1. Technical Field
The invention relates generally to the management of content, and more particularly, to an improved solution for managing key terms in the content.
2. Background Art
In information management, it is frequently desirable to extract key terms from content, such as a document. Term extraction benefits both the content authoring (e.g., generating a glossary, index, checking term consistency, identifying inappropriate terms, etc.) as well as content translation (e.g., advanced translation of key terms). To date, many key term extraction tools identify a substantial number of insignificant extra words, duplicate terms, and/or strings. Further, these tools frequently misidentify terms. The inclusion of these superfluous lexical units as output adds a substantial burden to the reviewer who will need to eliminate them, thereby reducing the usability of the output and adding to the cost and time required to complete the key term extraction.

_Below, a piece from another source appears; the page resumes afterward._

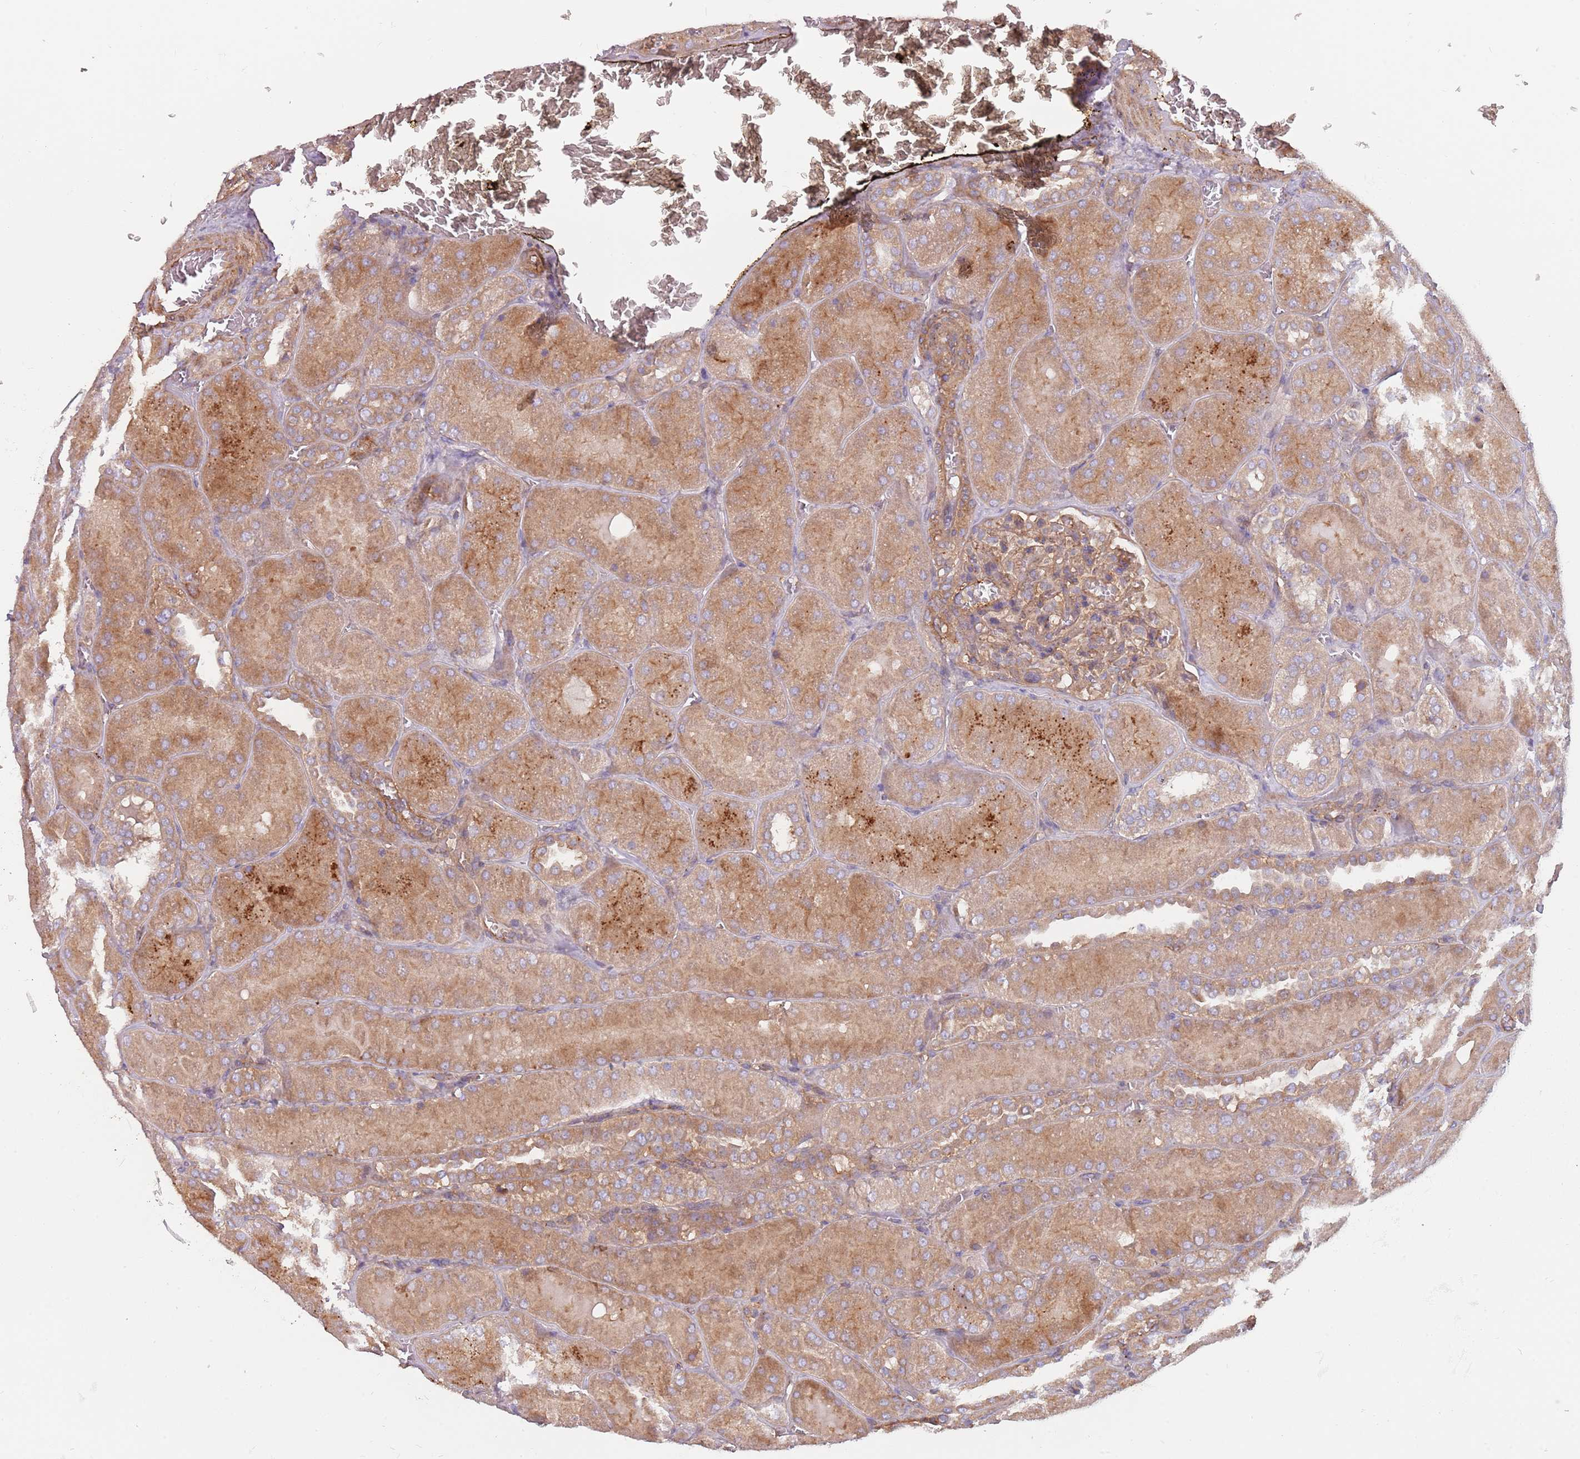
{"staining": {"intensity": "moderate", "quantity": "25%-75%", "location": "cytoplasmic/membranous"}, "tissue": "kidney", "cell_type": "Cells in glomeruli", "image_type": "normal", "snomed": [{"axis": "morphology", "description": "Normal tissue, NOS"}, {"axis": "topography", "description": "Kidney"}], "caption": "Cells in glomeruli show medium levels of moderate cytoplasmic/membranous expression in approximately 25%-75% of cells in unremarkable human kidney.", "gene": "SPDL1", "patient": {"sex": "male", "age": 28}}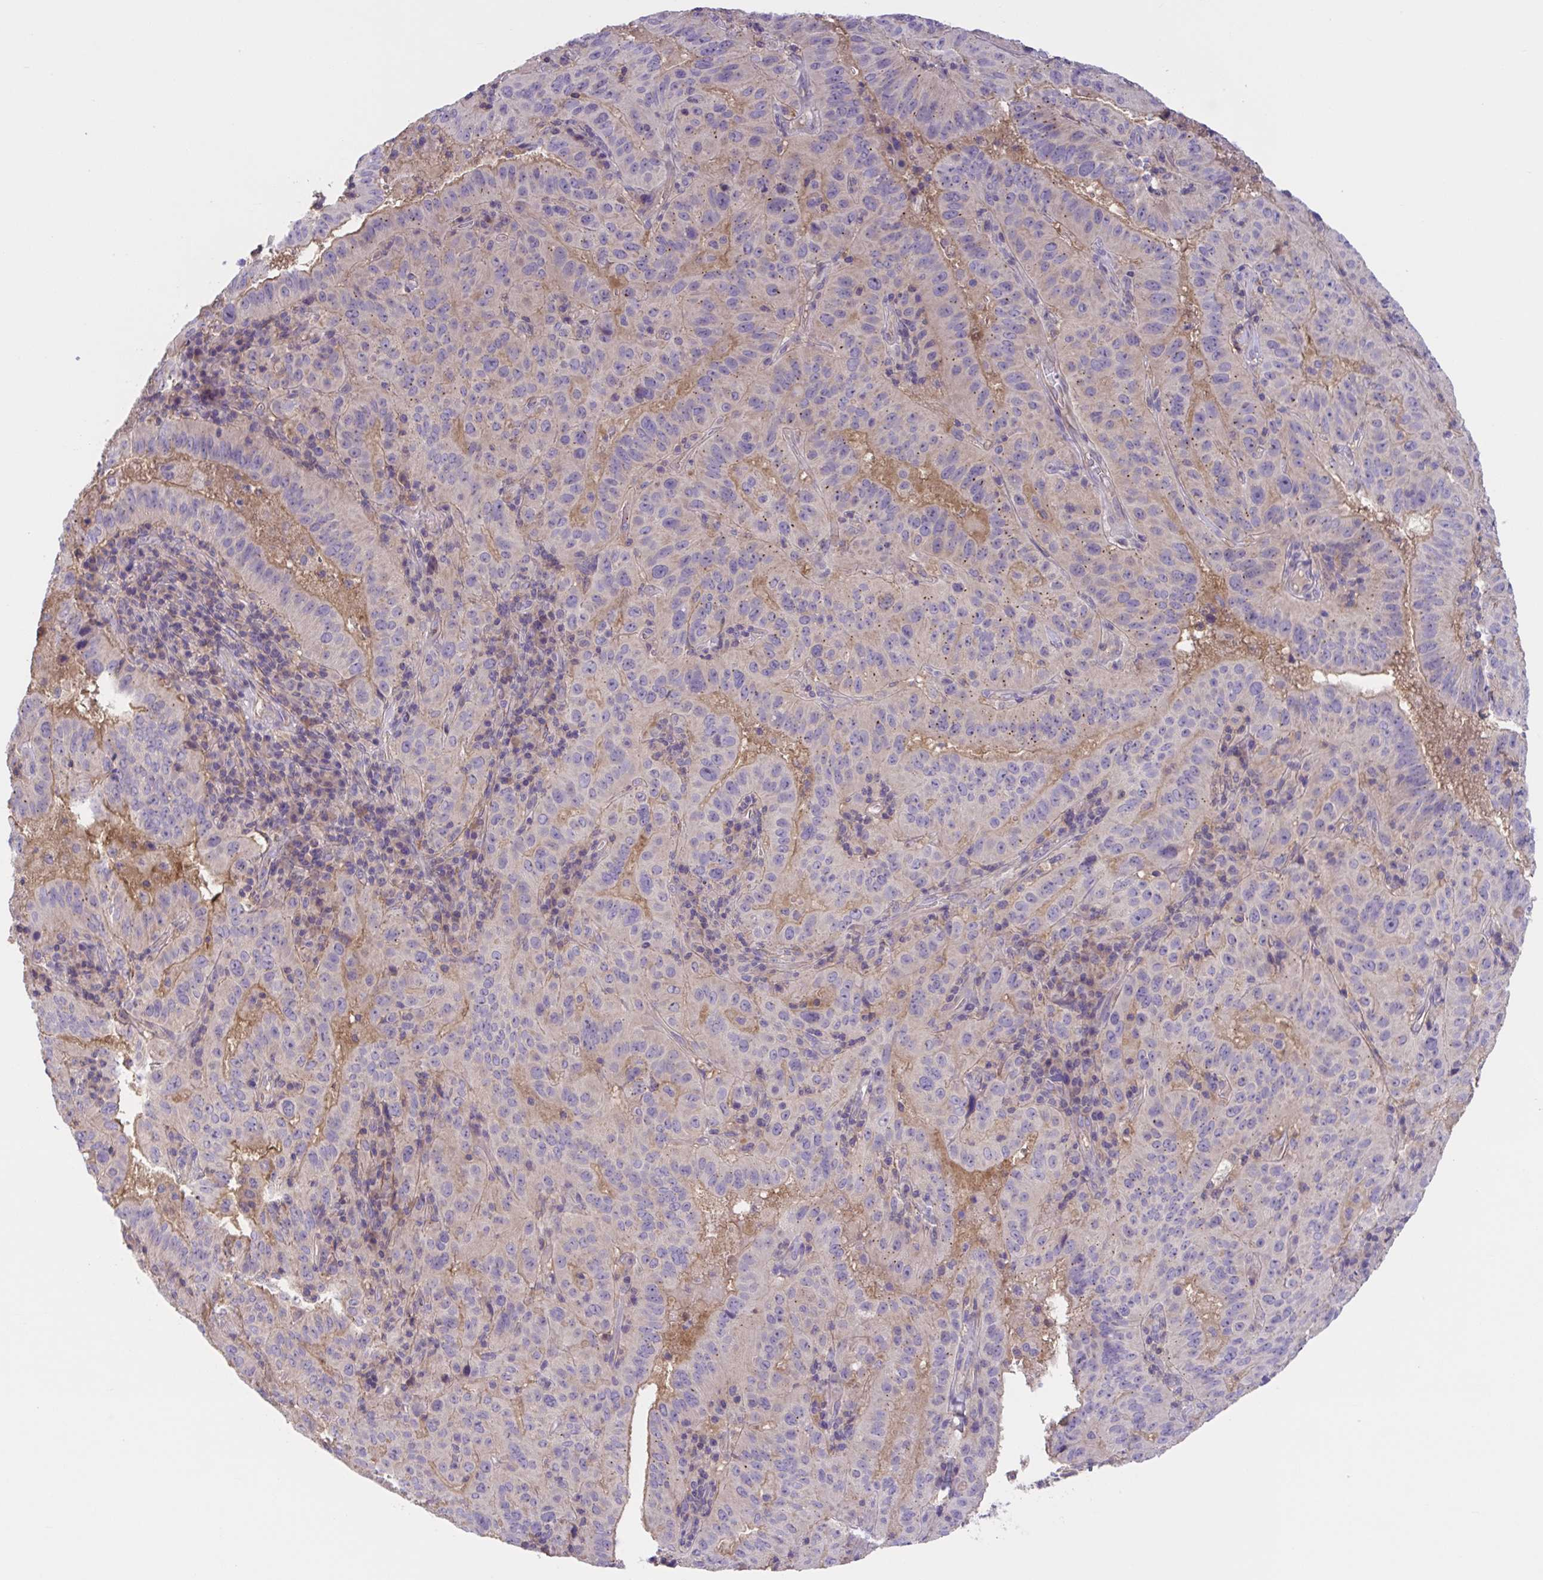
{"staining": {"intensity": "weak", "quantity": "<25%", "location": "cytoplasmic/membranous"}, "tissue": "pancreatic cancer", "cell_type": "Tumor cells", "image_type": "cancer", "snomed": [{"axis": "morphology", "description": "Adenocarcinoma, NOS"}, {"axis": "topography", "description": "Pancreas"}], "caption": "Protein analysis of pancreatic cancer shows no significant expression in tumor cells.", "gene": "WNT9B", "patient": {"sex": "male", "age": 63}}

In response, an improved key term extraction tool was created by International Business Machines Corp. of Armonk, N.Y. (IBM). As described in the paper entitled “Terminology Extraction for Global Content Management”, Terminology, September 2003, vol. 9, no. 1, pp. 51-69, which is hereby incorporated herein by reference, the tool scans a file and effectively extracts nouns/noun phrases along with other information, which is then included in a list. However, while the output is more effective than previous tools, a substantial number of extra lexical units continue to be output by the tool.
As a result, a need exists for an improved key term extraction tool and process that further reduces the inclusion of lexical units in the output that are not needed for the intended content authoring and/or translation purposes.